Son recours à la performance est une forme de partage de cette expérience élargie du dessin, au cours de laquelle il s’engage dans des phases de fabrication de ses pièces. Il donne ainsi des pistes pour appréhender ses dessins sur papier, les sons et les gestes qui y sont, en quelque sorte, imprimés. Le graphite, qui peut être solide ou poussière, est la source de nombreux dessins. La trace d’un geste soigneusement chorégraphié ou l’empreinte de son corps en mouvement se fixent sur une surface. "
"Héritier comme d’autres des principes du modernisme, il s’intéresse plus à la manière de représenter qu’à la chose représentée ou reproduite. Il lui arrive de montrer, en guise d’installation, une table jonchée de divers instruments, dont les mines de plomb avec lesquelles il dessine comme un dévoilement (fictif) de l’atelier…

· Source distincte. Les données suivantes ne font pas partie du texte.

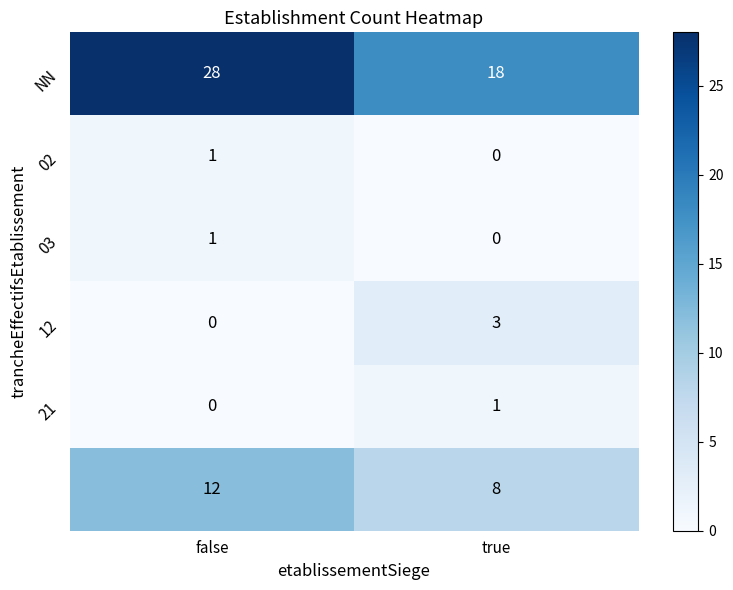

What is the maximum value shown in the chart?

28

Diogo Pimentao raconte qu’il y a plusieurs manières de dessiner, selon que l’on est, ou non, un dessinateur savant : dans le premier cas, le plus élémentaire, notre cerveau envoie des informations au bout de mes doigts ; dans le second, il les envoie à notre poignet ; et dans le troisième, le plus élaboré, à notre épaule. L’amplitude du geste induit alors la concision du trait. C’est ainsi que travaillent les lettrés chinois calligraphes… Il cite volontiers un propos de Rainer Maria Rilke à propos du dessin : « Quand j’écris, je ne regarde pas la pointe du porte-plume. » Ses traits, qui engagent tout le corps de celui qui dessine, sont une manière d’explorer, d’arpenter et de construire des espaces absents, ou invisibles (sans pour autant qu’ils soient cachés)…

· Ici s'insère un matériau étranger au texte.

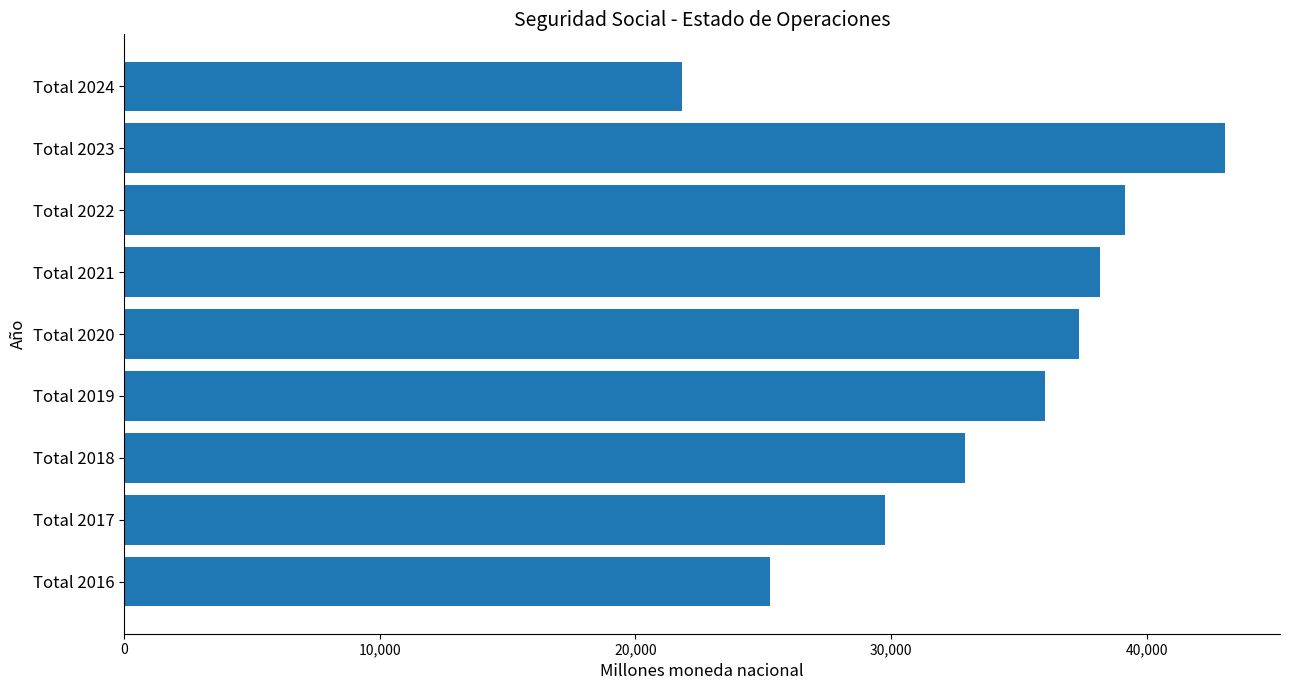

Which has a higher value, Total 2019 or Total 2016?

Total 2019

Parfois encore, Diogo Pimentao installe une feuille au sol de son atelier, devant le mur sur lequel il travaille ; il en ressort une œuvre faite des marques laissées par la chorégraphie disparue à laquelle l’artiste s’est livré pour une autre création…Le revers d’une œuvre…
Chez Diogo Pimentao, le dessin s’apparente à une tentation d’organiser l’espace - mais en faisant toute sa place au désordre."
Anaël Pigeat, Diogo Pimentao Au-delà du dessin, Art Press 390, juin 2012.